Segundo estudo publicado na Science Direct, a consciência não seria apenas resultado de uma área isolada do cérebro, mas sim um fenômeno distribuído envolvendo múltiplas regiões neurais. Portanto, ela emerge da integração de padrões de atividade elétrica sincronizada, formando um campo dinâmico que conecta diferentes partes do cérebro.

Essa abordagem teórica propõe que a consciência se comporta como um campo gerado por interações neurais coordenadas, semelhante a processos físicos complexos. Além disso, o modelo sugere que padrões espaço-temporais de atividade cerebral podem explicar como mente e experiência subjetiva estão interligadas.

Elemento
Descrição Científica

Origem da Consciência
Resultado da integração entre múltiplas regiões do cérebro

Funcionamento
Baseado em padrões de atividade elétrica sincronizada

Natureza
Campo dinâmico gerado por interações neurais coordenadas

Interpretação
Explica a relação entre mente e experiência subjetiva

Como a ciência encara essa hipótese?

Atualmente, a hipótese ainda é especulativa e carece de comprovação experimental.
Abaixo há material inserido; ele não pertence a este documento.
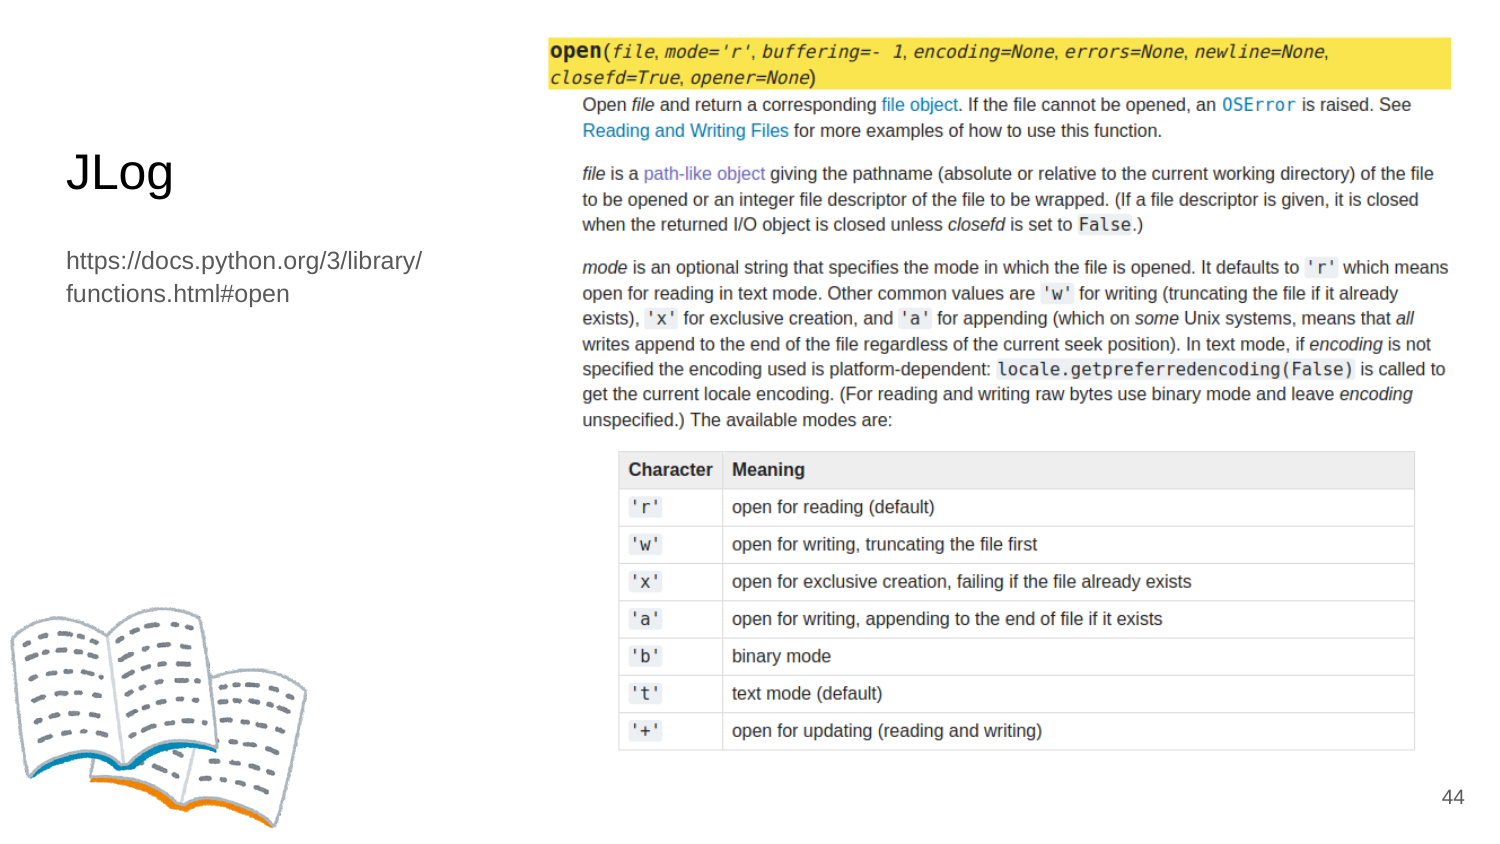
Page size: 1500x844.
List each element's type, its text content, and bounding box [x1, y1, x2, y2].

picture [0, 586, 316, 844]
title JLog [51, 91, 512, 216]
picture [536, 24, 1475, 763]
list https://docs.python.org/3/library/functions.html#open [51, 227, 512, 750]
slide_number <number> [1389, 764, 1480, 830]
Contudo, abre caminhos para repensar conceitos de vida, morte e consciência sob a ótica da física teórica. Além disso, desafia paradigmas materialistas que dominam a neurociência.

Pesquisadores destacam que modelos como este podem inspirar novos experimentos e investigações matemáticas, permitindo uma abordagem interdisciplinar entre física, filosofia e neurociência.

Essa teoria propõe que a consciência não termina com o corpo e levanta debates- Imagem criada por inteligência artificial (ChatGPT / Olhar Digital)

Quais impactos teria a consciência como campo universal?

Se comprovada, essa teoria poderia transformar nossa compreensão da vida e da morte. Além disso, poderia influenciar áreas como inteligência artificial, espiritualidade e terapias psicológicas, integrando ciência e filosofia.

Além do mais, o conceito sugere que todos os seres estariam conectados por esse campo de consciência. Portanto, as implicações éticas e sociais poderiam ser profundas, reavaliando como nos relacionamos com o mundo e com os outros.

Aspecto
Descrição

Origem
Campo universal presente antes do espaço-tempo

Função
Gerar e integrar experiências conscientes

Aplicação
Base teórica para física, neurociência e filosofia

Como essa teoria pode mudar nossa visão da morte?

Ao sugerir que a consciência continua após o corpo físico, a teoria propõe uma interpretação diferente da morte. Portanto, o fim da vida corporal não significaria o fim da experiência consciente, mas sim uma transição para um plano maior.

Essa perspectiva desafia concepções tradicionais e pode influenciar debates sobre ética, espiritualidade e ciência. Além disso, promove uma reflexão sobre a conexão entre mente, corpo e universo.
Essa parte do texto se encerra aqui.